Rezension

Oslo 1940-45: Wenn Kinder die Familie ernähren

Die Unwürdigen -

Die Unwürdigen
von Roy Jacobsen

Bewertet mit 4.5 Sternen

Carl, Olav und Roar sind der harte Kern einer Jungenbande im von den Deutschen besetzten Oslo (1940-45). Sie sind noch schulpflichtig, müssen jedoch  jüngere Geschwister versorgen und zum Lebensunterhalt ihrer Familien beitragen. Sie sammeln Flaschen und Altpapier und lassen nichts liegen, das sich reparieren und verscherbeln lässt. Dass sie ihren Verdienst ihren Müttern abliefern, ist  Ehrensache.
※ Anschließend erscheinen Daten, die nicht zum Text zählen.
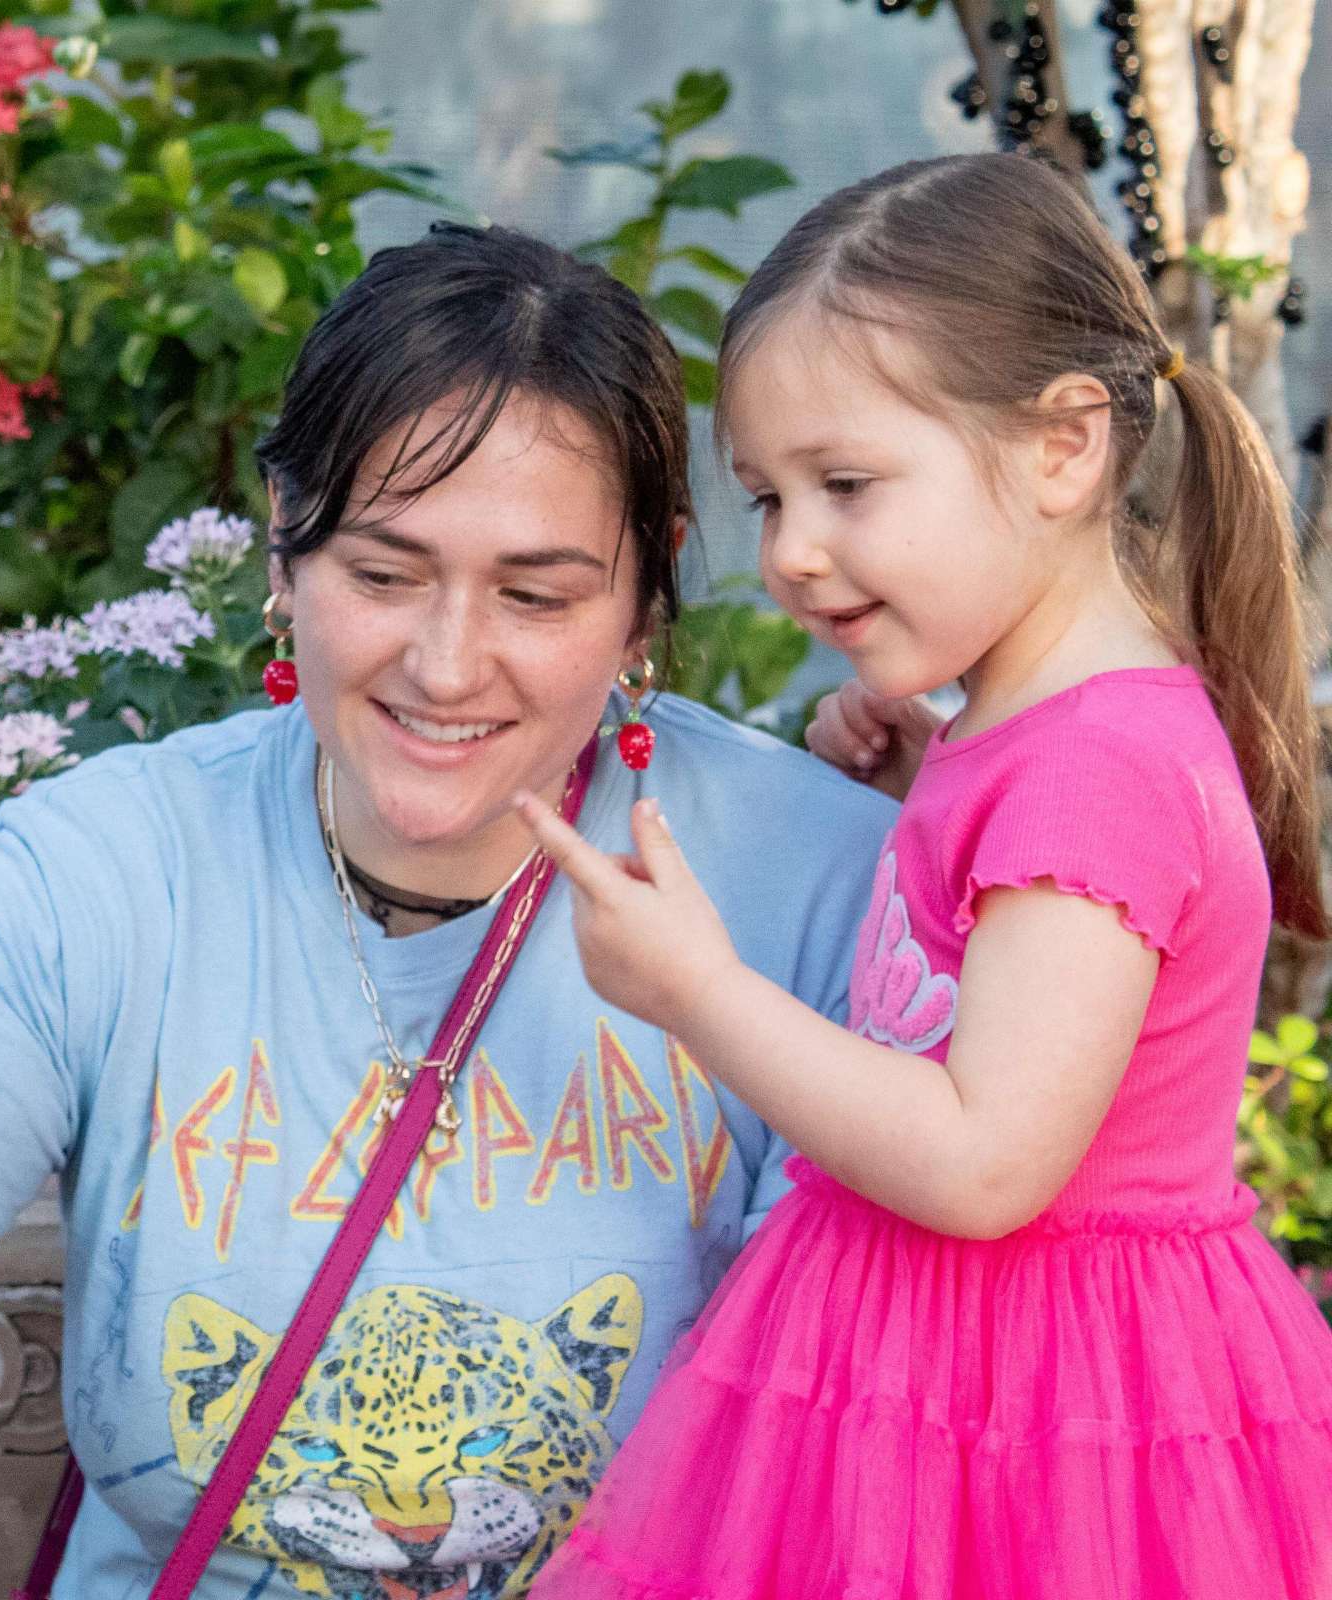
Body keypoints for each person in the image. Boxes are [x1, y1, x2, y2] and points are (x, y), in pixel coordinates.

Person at [0, 222, 894, 1599]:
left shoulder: (826, 882)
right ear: (283, 552)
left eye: (538, 593)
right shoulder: (104, 865)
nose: (449, 666)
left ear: (648, 592)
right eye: (383, 575)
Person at [520, 154, 1332, 1600]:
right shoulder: (1034, 736)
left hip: (1040, 1419)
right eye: (769, 499)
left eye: (846, 484)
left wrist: (696, 992)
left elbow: (981, 1164)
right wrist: (928, 792)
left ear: (1064, 449)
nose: (793, 553)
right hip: (945, 1378)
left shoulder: (1092, 771)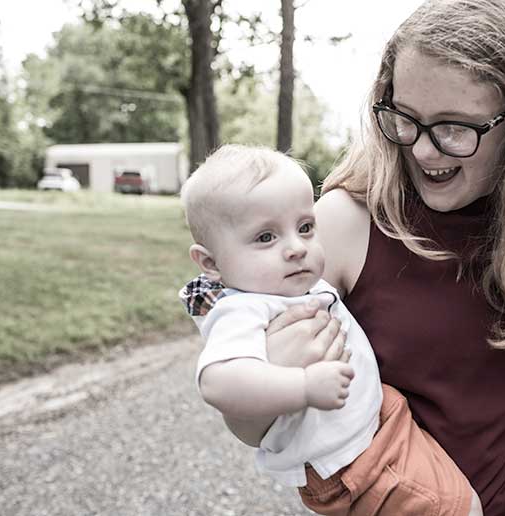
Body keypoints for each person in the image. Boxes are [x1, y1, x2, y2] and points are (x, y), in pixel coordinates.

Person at [216, 1, 505, 514]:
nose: (425, 152)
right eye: (405, 118)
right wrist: (280, 375)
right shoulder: (344, 223)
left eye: (456, 127)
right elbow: (249, 422)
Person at [179, 144, 482, 515]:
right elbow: (218, 382)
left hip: (379, 425)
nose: (295, 248)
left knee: (462, 494)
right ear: (210, 262)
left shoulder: (295, 284)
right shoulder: (242, 310)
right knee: (459, 508)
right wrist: (303, 387)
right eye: (265, 237)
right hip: (350, 463)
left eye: (305, 228)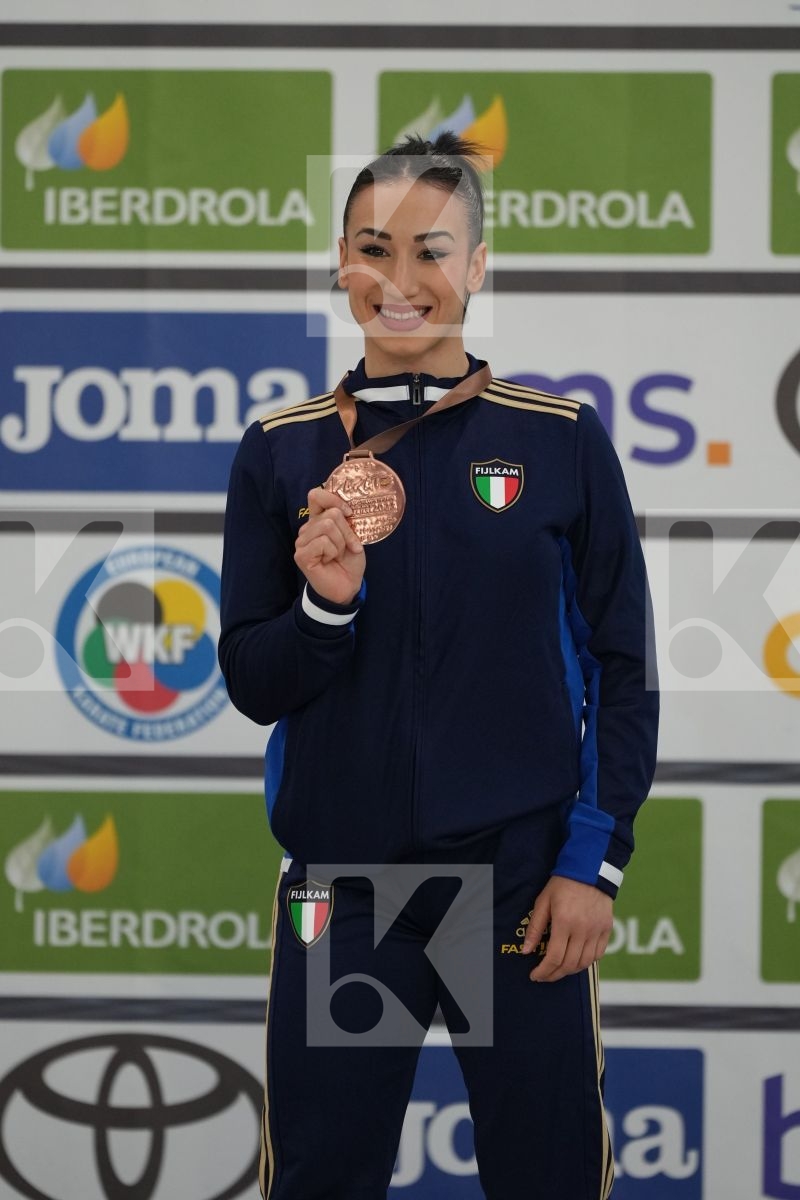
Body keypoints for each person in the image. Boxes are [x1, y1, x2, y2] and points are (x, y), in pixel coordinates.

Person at [219, 132, 659, 1200]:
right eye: (375, 249)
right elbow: (253, 682)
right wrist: (324, 608)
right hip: (345, 896)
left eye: (431, 251)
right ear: (341, 263)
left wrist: (590, 864)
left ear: (477, 265)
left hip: (517, 890)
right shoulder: (281, 449)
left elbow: (622, 665)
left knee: (546, 1178)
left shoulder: (558, 440)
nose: (401, 280)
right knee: (325, 1180)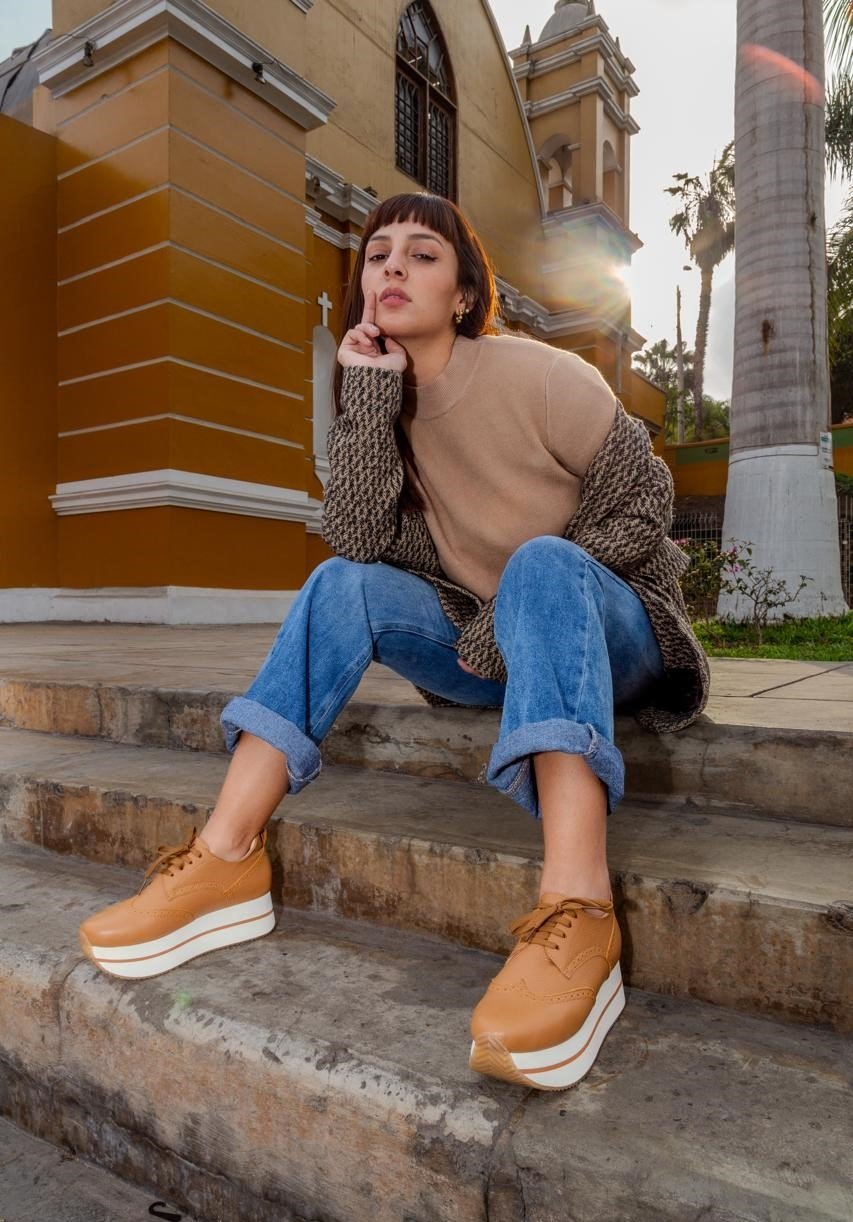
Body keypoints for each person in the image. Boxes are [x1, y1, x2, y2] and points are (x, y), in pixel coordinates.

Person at [78, 192, 710, 1092]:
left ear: (464, 294)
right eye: (377, 255)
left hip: (616, 636)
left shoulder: (540, 376)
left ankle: (580, 911)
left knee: (540, 564)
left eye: (421, 254)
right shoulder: (381, 406)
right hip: (493, 652)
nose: (393, 268)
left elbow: (644, 503)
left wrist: (512, 604)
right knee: (339, 585)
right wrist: (367, 397)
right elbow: (357, 539)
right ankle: (223, 860)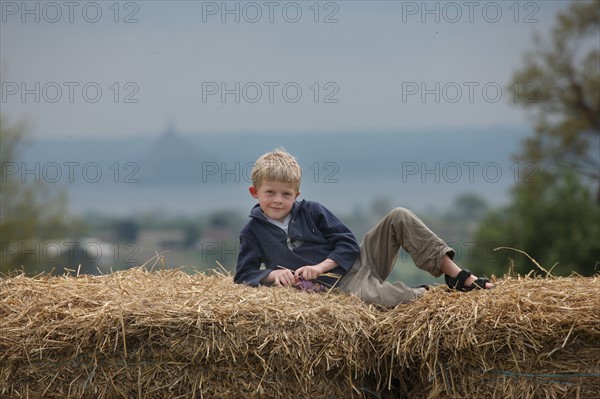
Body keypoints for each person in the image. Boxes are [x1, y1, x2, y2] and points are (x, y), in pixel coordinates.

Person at [234, 149, 493, 307]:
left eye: (286, 194)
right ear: (255, 192)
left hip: (359, 262)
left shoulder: (312, 210)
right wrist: (272, 276)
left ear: (297, 194)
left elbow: (346, 243)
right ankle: (436, 297)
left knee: (399, 216)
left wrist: (319, 267)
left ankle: (459, 278)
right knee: (394, 301)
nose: (278, 200)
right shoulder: (252, 232)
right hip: (341, 287)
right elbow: (244, 274)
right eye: (270, 193)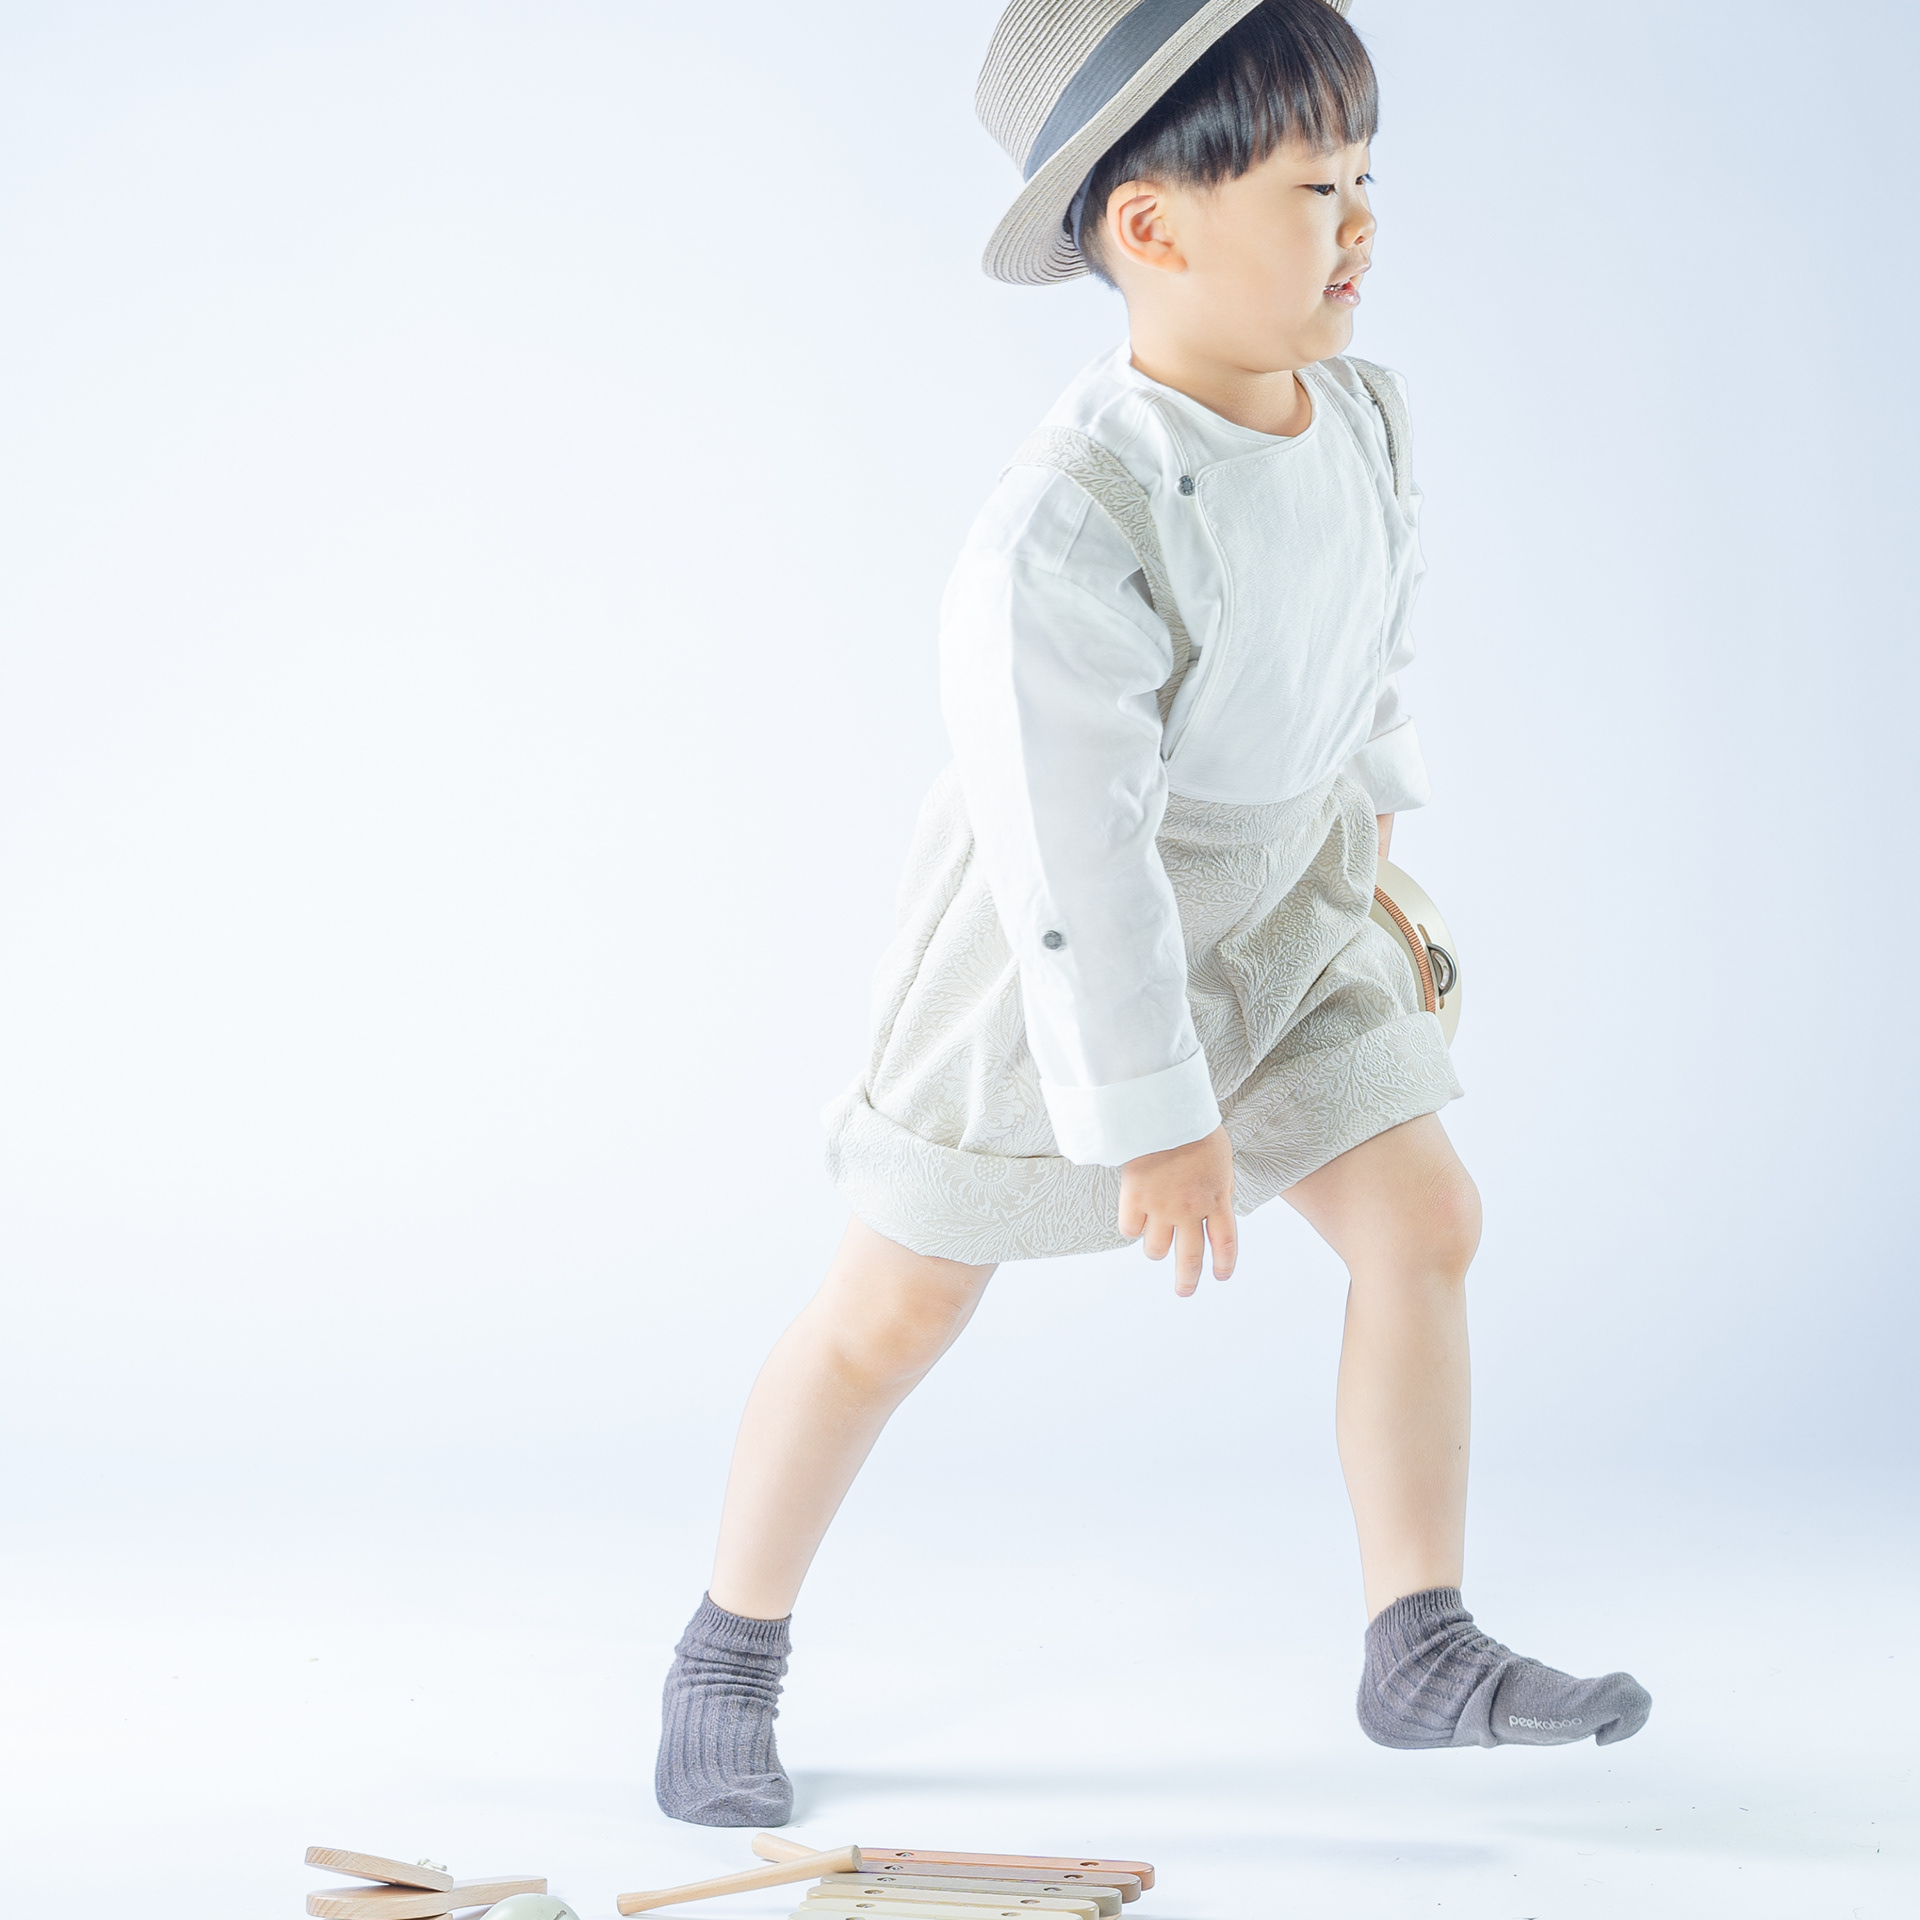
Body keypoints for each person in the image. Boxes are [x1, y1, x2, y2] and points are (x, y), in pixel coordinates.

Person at [653, 0, 1650, 1827]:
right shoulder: (1068, 522)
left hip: (1284, 898)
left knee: (1425, 1215)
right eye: (1314, 188)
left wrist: (1376, 848)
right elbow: (1075, 858)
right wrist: (1158, 1112)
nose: (1362, 223)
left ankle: (1419, 1639)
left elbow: (1365, 654)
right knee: (893, 1307)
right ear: (1151, 226)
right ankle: (728, 1648)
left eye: (1368, 178)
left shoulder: (1364, 416)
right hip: (1063, 954)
Carl trägt in aller Frühe Zeitungen aus und organisiert auf dem Rückweg Kohlen und Lebensmittel. „Mamme“, seine Mutter, fragt nicht, was er treibt, und Carl fragt besser ebenfalls nicht, wohin seine Eltern verschwinden. Solange ein Junge einer glaubwürdigen Arbeit nachgeht wie Carl und nur Lebensmittel stiehlt, lässt man die Clique vermutlich in Ruhe. Doch die Drei sind sich bewusst, dass man sie besser nicht zusammen sehen sollte. Als Carls Vater unter verdächtigen Umständen auf einer Polizeiwache ums Leben kommt, hinterlässt er seinem Sohn einige offene Fragen, eine besondere Landkarte und ein Codewort, mit dem Carl sich bei den deutschen Besatzern um Arbeit bewerben kann.

Der Junge ist ein fixer Rechner und erfahrener Schachspieler; doch er kann zunächst nur schwer einordnen, was er in der Logistikzentrale der Besatzungsmacht erlebt. Im alten Leben muss er einsehen, dass wertvolle Gegenstände sich schwerer verkaufen lassen als ein neu lackiertes Fahrrad – und dass seine Geschäfte nicht ungefährlich sind, selbst wenn ein Mittelsmann tätig wird. Als die Jungen das kleine Reparatur-Imperium von Olavs Vater Aron/Arne auf dem gemeinsamen Dachboden ihrer Häuserreihe entdecken, dauert es zu lange, bis der Groschen fällt – und sie die Gefahr erkennen, die ihnen droht.

Roy Jacobsen beschreibt das Leben in einem Osloer Arbeiterviertel sehr sinnlich und atmosphärisch, ein Stadtteil, in dem die meisten Familien mit 5 Personen in einem Zimmer leben. Als Leser hört, sieht und riecht man förmlich mit. Milieu, und Familienbeziehungen lässt Jacobsen seine Leser:innen so detailreich erleben wie in einem Familienroman. Wenn niemand überhören kann, was in den Nachbarwohnungen passiert, ist es gerade in einem besetzten Land überlebenswichtig, sich unwissend zu stellen. Carl, Olav und Roar halten sich zunächst an diese Weisheit, ohne zu wissen, dass damit zugleich  die Widerstandsbewegung gegen die Besatzer geschützt wird.

Fazit

Die immer leichtsinnigeren Raubzüge der Jungen wirken zunächst wie eine historische Abenteuergeschichte in schweren Zeiten, doch je mehr verdächtige Erwachsene im Umfeld der Jungen auftauchen, umso gefährlicher wird ihre Situation. Jahre später sind die Beteiligten in alle Winde zerstreut – und erst jetzt fällt für Carl zum Verstehen das letzte Puzzlestück an seinen Platz. Inzwischen geht es nicht mehr um Kohle für den Küchenherd, ein gefundenes Fahrrad und wer die kleinen Geschwister versorgt, sondern um Verrat, Rache und  darum, ob Kinder und Jugendliche nach einem Krieg im Alltag wieder Fuß fassen können. Ein ernüchternder, dicht erzählter Roman.